§ Data to process:
+ + + + +

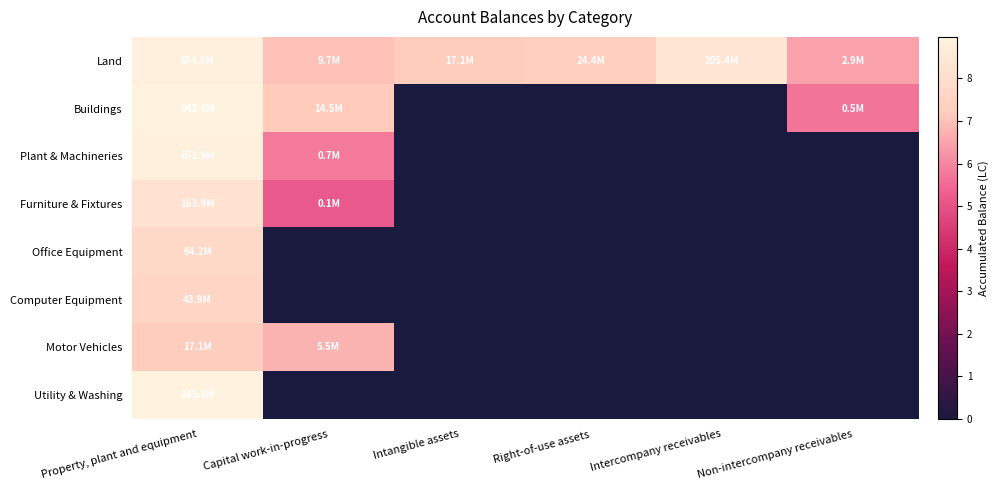

Reading right to left, extract all data points from this chart.

Land: Non-intercompany receivables=6.5	Intercompany receivables=8.3	Right-of-use assets=7.4	Intangible assets=7.2	Capital work-in-progress=7.0	Property, plant and equipment=8.8
Buildings: Non-intercompany receivables=5.7	Intercompany receivables=0.0	Right-of-use assets=0.0	Intangible assets=0.0	Capital work-in-progress=7.2	Property, plant and equipment=9.0
Plant & Machineries: Non-intercompany receivables=0.0	Intercompany receivables=0.0	Right-of-use assets=0.0	Intangible assets=0.0	Capital work-in-progress=5.8	Property, plant and equipment=8.8
Furniture & Fixtures: Non-intercompany receivables=0.0	Intercompany receivables=0.0	Right-of-use assets=0.0	Intangible assets=0.0	Capital work-in-progress=5.2	Property, plant and equipment=8.2
Office Equipment: Non-intercompany receivables=0.0	Intercompany receivables=0.0	Right-of-use assets=0.0	Intangible assets=0.0	Capital work-in-progress=0.0	Property, plant and equipment=7.8
Computer Equipment: Non-intercompany receivables=0.0	Intercompany receivables=0.0	Right-of-use assets=0.0	Intangible assets=0.0	Capital work-in-progress=0.0	Property, plant and equipment=7.6
Motor Vehicles: Non-intercompany receivables=0.0	Intercompany receivables=0.0	Right-of-use assets=0.0	Intangible assets=0.0	Capital work-in-progress=6.7	Property, plant and equipment=7.2
Utility & Washing: Non-intercompany receivables=0.0	Intercompany receivables=0.0	Right-of-use assets=0.0	Intangible assets=0.0	Capital work-in-progress=0.0	Property, plant and equipment=8.9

+ + + + +

Return the records above verbatim, omitting the pictures.

Reading right to left, extract all data points from this chart.

Land: Non-intercompany receivables=6.5	Intercompany receivables=8.3	Right-of-use assets=7.4	Intangible assets=7.2	Capital work-in-progress=7.0	Property, plant and equipment=8.8
Buildings: Non-intercompany receivables=5.7	Intercompany receivables=0.0	Right-of-use assets=0.0	Intangible assets=0.0	Capital work-in-progress=7.2	Property, plant and equipment=9.0
Plant & Machineries: Non-intercompany receivables=0.0	Intercompany receivables=0.0	Right-of-use assets=0.0	Intangible assets=0.0	Capital work-in-progress=5.8	Property, plant and equipment=8.8
Furniture & Fixtures: Non-intercompany receivables=0.0	Intercompany receivables=0.0	Right-of-use assets=0.0	Intangible assets=0.0	Capital work-in-progress=5.2	Property, plant and equipment=8.2
Office Equipment: Non-intercompany receivables=0.0	Intercompany receivables=0.0	Right-of-use assets=0.0	Intangible assets=0.0	Capital work-in-progress=0.0	Property, plant and equipment=7.8
Computer Equipment: Non-intercompany receivables=0.0	Intercompany receivables=0.0	Right-of-use assets=0.0	Intangible assets=0.0	Capital work-in-progress=0.0	Property, plant and equipment=7.6
Motor Vehicles: Non-intercompany receivables=0.0	Intercompany receivables=0.0	Right-of-use assets=0.0	Intangible assets=0.0	Capital work-in-progress=6.7	Property, plant and equipment=7.2
Utility & Washing: Non-intercompany receivables=0.0	Intercompany receivables=0.0	Right-of-use assets=0.0	Intangible assets=0.0	Capital work-in-progress=0.0	Property, plant and equipment=8.9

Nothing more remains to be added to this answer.